The short answer is that, in a POMDP setting, FEP agents and RL agents can be mapped one onto the other via appropriate choice of reward function and inference algorithm. One of the goals of the FEP is to come with a normative definition of the reward function (google the misleadingly titled "optimal control without cost functions" paper or, for a non-FEP version of the same, thing google the accurately titled: "Revisiting Maximum Entropy Inverse Reinforcement Learning"). Despite the very different approaches, the underlying mathematics is very similar as both are strongly tied to KL control theory and Jaynes' maximum entropy principle. But the ultimate difference between FEP and RL in a POMDP setting is how an agent is defined. RL needs an inference algorithm and a reward function that operates on action and outcomes, R(o,a). The FEP needs stationary blanket statistics, p(o,a), and nothing else. The inverse reinforcement paper shows how to go from p(o,a) to a unique R(o,a) assuming a bayes optimal RL agent in a MDP setting. Similarly, if you start with R(o,a) and optimize it, you get a stationary distribution, p(o,a). This distribution is also unique under some 'mild' conditions. So they are more or less equivalent in terms of expressive power. Indeed, you can generalize all this crap to show any subsystem of any physical system can be mathematically described as Bayes optimal RL agent. You can even identify the reward function with a little work. I believe this is why we intuitively anthropomorphize physical systems, i.e. when we say things like they system is "seeking" a minimum energy state.

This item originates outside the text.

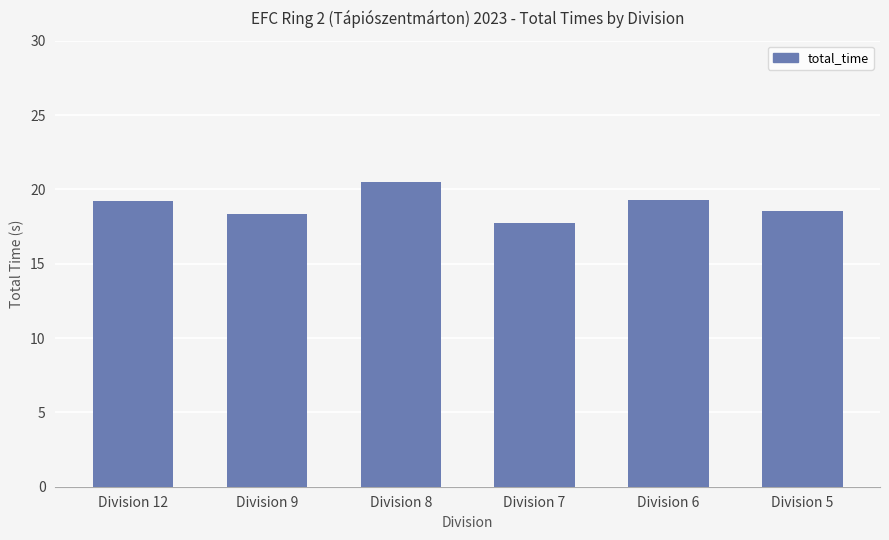

Approximately how many times larger is the value at Division 7 compared to Division 6?

0.9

But regardless, from a pragmatic perspective they are equally expressive mathematical systems. The advantage of one over the other depends upon your prior knowledge and goals. If you know the reward function and have knowledge of how the world works use RL. If you know the reward function but are in a POMDP setting without knowledge of how the world works, use an information seeking version of RL (maxentRL or BayesianRL). If you dont know the reward function but do know how the world works and have observations of behavior use max ent inverseRL).

The problem with RL is that its unclear how to use it when you don't know how the world works and you don't know what the reward function is, but do have observations of behavior. This is the situation when you are modeling behavior as in the url you cited. In this setting, we don't know what model humans are using to form their inferences and we don't know what motivates their behavior. If we are lucky we can glean some notion of their policy by observing behavior, but usually that notion is very coarse i.e. we may only know the average distribution of their actions and observations, p(o,a). The utility of the FEP is that p(o,a) defines the agent all by itself. This means we can start with a policy and infer both belief and reward. This is not something RL was designed to do. RL is for going from reward and belief (or belief formation rules) to policy, not the other way around. IRL can go backward, but only if your beliefs are Bayes optimal.

As for the human brain, I am fully committed to the Helmholtzian notion that the brain is a statistical learning machine as in the Bayesian brain hypothesis with the added caveat that it is important to remember that the brain is massively suboptimal.